After considering the emerging scientific evidence, the CEWG considers that it is still unclear whether population-based mammography screening does more good than harm in local asymptomatic women. Therefore, the CEWG concludes that there is insufficient evidence to recommend for or against population-based mammography screening for asymptomatic women at average risk in Hong Kong. For women at increased risk (e.g. carriers of certain deleterious gene mutations, those with a family history of breast or ovarian cancer), they should seek doctors' assessment and advice before deciding whether they should undergo breast cancer screening.

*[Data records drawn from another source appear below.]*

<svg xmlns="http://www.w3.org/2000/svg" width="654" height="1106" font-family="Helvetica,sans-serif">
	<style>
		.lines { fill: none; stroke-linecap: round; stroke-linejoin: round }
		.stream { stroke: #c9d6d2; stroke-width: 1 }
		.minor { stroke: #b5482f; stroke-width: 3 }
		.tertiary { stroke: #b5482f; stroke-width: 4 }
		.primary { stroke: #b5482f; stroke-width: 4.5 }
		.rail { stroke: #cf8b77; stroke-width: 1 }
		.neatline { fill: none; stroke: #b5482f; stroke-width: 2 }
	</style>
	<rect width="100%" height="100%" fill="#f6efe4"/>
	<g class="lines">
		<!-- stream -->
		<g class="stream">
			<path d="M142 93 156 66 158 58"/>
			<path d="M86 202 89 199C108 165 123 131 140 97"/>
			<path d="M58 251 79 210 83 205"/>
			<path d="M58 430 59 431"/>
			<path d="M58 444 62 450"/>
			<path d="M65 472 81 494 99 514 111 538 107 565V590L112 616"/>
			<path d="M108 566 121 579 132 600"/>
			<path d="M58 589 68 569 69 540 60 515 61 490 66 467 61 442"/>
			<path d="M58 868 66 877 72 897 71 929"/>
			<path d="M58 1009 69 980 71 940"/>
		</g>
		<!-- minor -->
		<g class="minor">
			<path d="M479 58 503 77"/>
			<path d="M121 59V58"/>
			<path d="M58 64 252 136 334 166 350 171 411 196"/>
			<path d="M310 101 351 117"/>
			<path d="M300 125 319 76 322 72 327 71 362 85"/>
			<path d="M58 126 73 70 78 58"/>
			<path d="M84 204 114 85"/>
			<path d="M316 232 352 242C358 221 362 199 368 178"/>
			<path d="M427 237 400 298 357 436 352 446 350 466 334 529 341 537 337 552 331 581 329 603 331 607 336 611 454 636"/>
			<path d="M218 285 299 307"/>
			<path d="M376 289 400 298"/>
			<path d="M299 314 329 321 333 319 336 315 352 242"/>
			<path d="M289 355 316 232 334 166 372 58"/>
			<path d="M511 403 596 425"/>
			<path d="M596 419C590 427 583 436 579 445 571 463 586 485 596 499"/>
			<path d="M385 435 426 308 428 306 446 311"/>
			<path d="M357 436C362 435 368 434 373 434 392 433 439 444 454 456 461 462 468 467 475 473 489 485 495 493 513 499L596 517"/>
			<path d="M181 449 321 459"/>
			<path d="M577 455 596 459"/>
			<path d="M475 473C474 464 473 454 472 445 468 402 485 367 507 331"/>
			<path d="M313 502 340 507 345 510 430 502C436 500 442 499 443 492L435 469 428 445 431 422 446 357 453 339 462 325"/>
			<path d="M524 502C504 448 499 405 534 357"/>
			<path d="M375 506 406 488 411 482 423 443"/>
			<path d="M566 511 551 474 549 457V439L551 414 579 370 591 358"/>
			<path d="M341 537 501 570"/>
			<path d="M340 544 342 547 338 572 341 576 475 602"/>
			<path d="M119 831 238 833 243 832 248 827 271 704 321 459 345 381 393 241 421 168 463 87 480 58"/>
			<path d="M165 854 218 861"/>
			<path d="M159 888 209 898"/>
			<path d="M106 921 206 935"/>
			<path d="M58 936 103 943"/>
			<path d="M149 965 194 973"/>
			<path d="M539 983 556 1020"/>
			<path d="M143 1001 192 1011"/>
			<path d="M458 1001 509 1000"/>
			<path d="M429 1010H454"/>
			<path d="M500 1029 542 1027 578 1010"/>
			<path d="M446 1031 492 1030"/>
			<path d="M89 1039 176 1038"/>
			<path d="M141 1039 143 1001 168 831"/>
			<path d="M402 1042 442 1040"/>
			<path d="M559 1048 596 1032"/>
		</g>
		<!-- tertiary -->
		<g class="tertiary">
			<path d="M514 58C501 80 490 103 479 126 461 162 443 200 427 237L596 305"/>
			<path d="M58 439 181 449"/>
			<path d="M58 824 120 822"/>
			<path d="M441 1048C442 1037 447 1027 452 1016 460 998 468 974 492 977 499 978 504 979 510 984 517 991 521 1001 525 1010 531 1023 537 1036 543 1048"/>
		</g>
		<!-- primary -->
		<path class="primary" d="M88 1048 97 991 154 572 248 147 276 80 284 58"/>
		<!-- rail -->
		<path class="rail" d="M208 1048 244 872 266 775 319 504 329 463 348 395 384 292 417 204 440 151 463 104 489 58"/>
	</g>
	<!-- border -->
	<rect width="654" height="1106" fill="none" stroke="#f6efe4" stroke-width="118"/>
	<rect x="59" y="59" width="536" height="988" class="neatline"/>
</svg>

Given the lack of justification from public health perspectives as supported by scientific evidence, the Government at present does not have plans to introduce a population-based mammography screening programme. The Government and the medical sector need to gather more research findings and data to explore whether it is appropriate to implement population-based breast cancer screening for asymptomatic women at average risk in Hong Kong. Before a conclusion is drawn, service providers should offer adequate explanation to women who are considering breast cancer screening regarding its benefits, harms and limitations in order to help them make an informed choice.